WHERE a = 1 AND b > 1
ORDER BY c

usually means you lose ordering by c. But with:

CREATE INDEX idx_comp ON TBL (a, (b>1), c);

you can index from a all the way through c. If you need (c,b) ordering:

CREATE INDEX idx_comp ON TBL (a, (b>1), c, b);

And if you’re sorting on something like (a+b), you can also create a functional index on (a+b).

Other Use Cases

  • Date-based filtering, like indexing YEAR() or DATE().
  • Price calculations in your queries.
  • Case conversions (UPPER(), LOWER()).
  • Rounding functions like FLOOR().

Just note that nondeterministic functions (e.g., RAND()) can’t be used in functional indexes.

Comparison of Similar Features

Here’s a quick table comparing approaches. Moving from left to right, the column is “closer” to being a real, physical column.

Each option shifts where and when you pay the cost. If you only need the computed value for filtering, a functional index is handy. Keep in mind any index will add overhead for updates.

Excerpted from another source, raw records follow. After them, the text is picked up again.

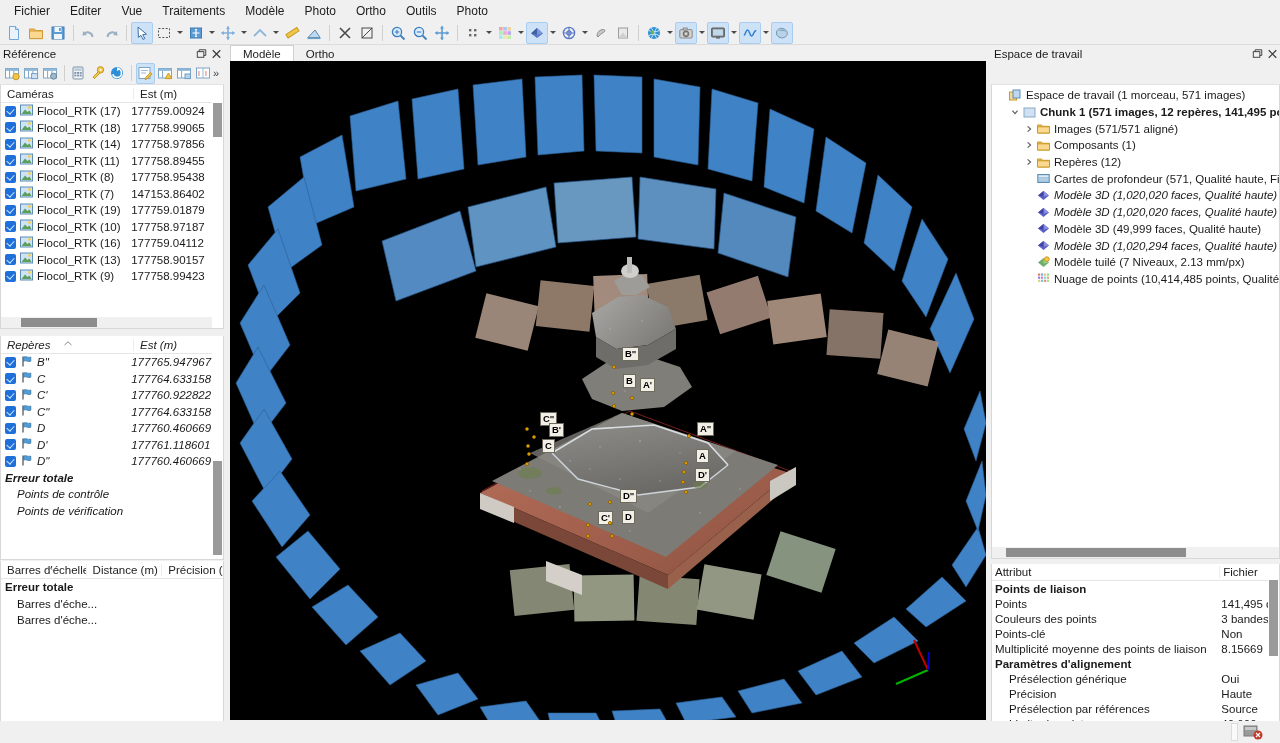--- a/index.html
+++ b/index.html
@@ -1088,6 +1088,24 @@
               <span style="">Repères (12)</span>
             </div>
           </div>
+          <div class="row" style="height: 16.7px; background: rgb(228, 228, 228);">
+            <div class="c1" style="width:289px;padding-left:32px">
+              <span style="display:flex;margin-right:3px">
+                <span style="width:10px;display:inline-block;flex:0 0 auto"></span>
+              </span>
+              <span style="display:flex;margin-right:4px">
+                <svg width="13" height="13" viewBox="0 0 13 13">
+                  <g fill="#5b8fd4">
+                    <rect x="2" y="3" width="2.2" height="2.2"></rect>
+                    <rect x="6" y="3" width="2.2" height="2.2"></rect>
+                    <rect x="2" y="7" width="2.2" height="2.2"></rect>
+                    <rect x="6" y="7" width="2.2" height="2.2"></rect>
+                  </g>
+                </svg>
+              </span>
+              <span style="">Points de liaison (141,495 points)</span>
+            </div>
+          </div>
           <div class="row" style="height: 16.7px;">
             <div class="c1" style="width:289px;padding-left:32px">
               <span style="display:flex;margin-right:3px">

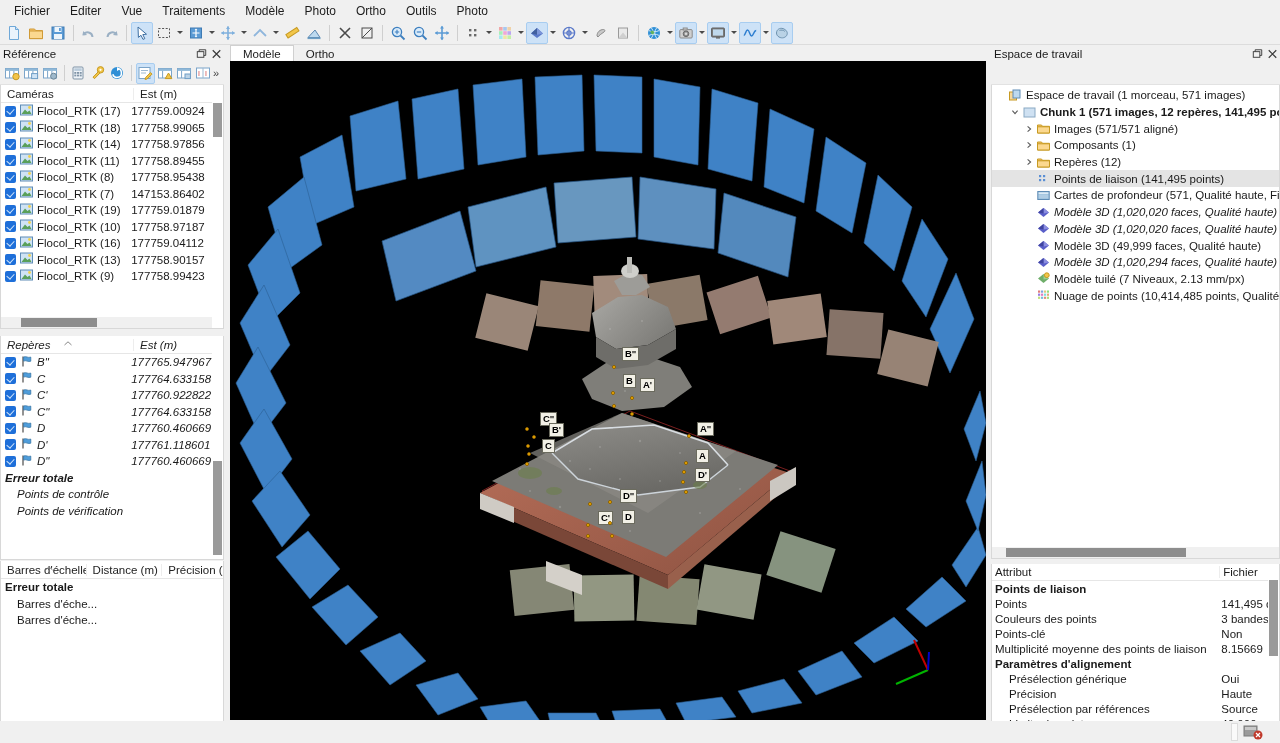--- a/index.html
+++ b/index.html
@@ -627,7 +627,7 @@
       </div>
     </div>
 
-    <div class="listwrap" style="position:absolute; left:0; top:291px; width:224px; height:224px;font-style:italic;">
+    <div class="listwrap" style="position:absolute; left:0; top:291px; width:224px; height:224px;">
       <div class="lhead">
         <div class="hc" style="width:132px">Repères</div>
         <div class="hc" style="width:82px">Est (m)</div>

In other words, functional indexes store the “precomputed” result inside the index itself, letting you filter on it without adding a new column. But there’s always the tradeoff: if this is part of your fundamental logic, maybe consider re-architecting to keep your data model clean.

Wrap-Up

By encoding logic into functions, you can greatly expand how you leverage indexes. It’s a powerful trick for queries that would otherwise suffer from partial index usage, range scans, or expensive lookups on big text columns. At the same time, be aware of the maintainability tradeoffs — hardcoding constants and rewriting queries can accumulate technical debt if not revisited later.